In fact, witnessing and experiencing such difference, almost makes me like China more, it makes the place more humane, and for this reason more attractive as a place to visit and perhaps even invest in.
In India, the one thing we all know is that the government is simply incapable of trying to shape the world’s perception of India – which is no fault of their own, but simply a characteristic of the society it has become. With such rapid proliferation and scrutiny by the media and civil society groups, the government is held accountable – and perhaps does a better job at it than the Opposition parties in India.

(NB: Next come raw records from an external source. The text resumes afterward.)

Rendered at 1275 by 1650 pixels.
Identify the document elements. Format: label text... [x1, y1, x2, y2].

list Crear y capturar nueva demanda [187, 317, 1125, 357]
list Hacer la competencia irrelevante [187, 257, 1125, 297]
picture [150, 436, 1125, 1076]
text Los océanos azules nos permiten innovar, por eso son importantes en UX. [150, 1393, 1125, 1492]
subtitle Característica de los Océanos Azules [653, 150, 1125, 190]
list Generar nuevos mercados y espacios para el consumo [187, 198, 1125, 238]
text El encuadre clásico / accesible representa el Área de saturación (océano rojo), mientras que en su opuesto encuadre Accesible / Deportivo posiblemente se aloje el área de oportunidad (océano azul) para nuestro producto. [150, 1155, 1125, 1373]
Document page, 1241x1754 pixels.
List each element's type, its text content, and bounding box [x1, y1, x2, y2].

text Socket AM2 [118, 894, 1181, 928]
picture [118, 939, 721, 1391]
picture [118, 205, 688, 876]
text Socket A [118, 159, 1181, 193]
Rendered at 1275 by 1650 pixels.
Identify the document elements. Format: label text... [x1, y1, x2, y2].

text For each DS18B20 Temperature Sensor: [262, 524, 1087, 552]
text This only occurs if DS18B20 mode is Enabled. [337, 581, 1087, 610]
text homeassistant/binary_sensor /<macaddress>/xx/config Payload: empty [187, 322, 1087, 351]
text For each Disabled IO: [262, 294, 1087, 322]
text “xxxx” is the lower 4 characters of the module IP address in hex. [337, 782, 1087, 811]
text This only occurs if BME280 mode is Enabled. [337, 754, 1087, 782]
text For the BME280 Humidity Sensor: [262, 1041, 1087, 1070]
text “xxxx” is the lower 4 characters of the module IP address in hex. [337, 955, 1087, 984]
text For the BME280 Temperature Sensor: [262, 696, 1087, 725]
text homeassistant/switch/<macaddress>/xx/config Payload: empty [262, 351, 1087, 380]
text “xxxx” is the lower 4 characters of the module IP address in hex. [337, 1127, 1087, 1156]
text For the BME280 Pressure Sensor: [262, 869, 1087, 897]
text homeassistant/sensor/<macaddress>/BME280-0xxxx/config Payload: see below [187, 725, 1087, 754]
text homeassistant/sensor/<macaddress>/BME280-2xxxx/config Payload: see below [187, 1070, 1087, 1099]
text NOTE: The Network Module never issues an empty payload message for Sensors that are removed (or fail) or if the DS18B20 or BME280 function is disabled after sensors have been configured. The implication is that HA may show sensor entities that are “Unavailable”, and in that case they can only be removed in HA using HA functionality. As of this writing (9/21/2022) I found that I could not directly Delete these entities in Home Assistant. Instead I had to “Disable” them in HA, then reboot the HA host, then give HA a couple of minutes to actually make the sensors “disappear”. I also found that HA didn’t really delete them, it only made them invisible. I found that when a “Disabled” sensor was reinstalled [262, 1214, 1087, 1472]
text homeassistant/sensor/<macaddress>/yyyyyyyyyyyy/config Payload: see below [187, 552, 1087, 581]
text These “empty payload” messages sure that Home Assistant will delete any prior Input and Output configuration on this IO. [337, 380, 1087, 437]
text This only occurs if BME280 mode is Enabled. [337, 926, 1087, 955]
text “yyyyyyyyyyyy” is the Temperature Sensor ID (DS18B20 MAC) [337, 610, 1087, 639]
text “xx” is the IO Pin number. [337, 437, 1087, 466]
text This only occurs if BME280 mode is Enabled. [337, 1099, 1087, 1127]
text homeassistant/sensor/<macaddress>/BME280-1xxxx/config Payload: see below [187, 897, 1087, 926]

When we look at macro trends, the economic advantages India is going to derive over the next thirty or so years from its demographic profile are absolutely gigantic. As Professor Tarun Khanna of the Harvard Business School cited at the Summit – India will have a surplus of approx. 50 million skilled workers over the next few decades, whereas the rest of the world will have exactly the opposite.
Given this is the case, does it not stand that India has a fair chance of lapping China in this race to the top?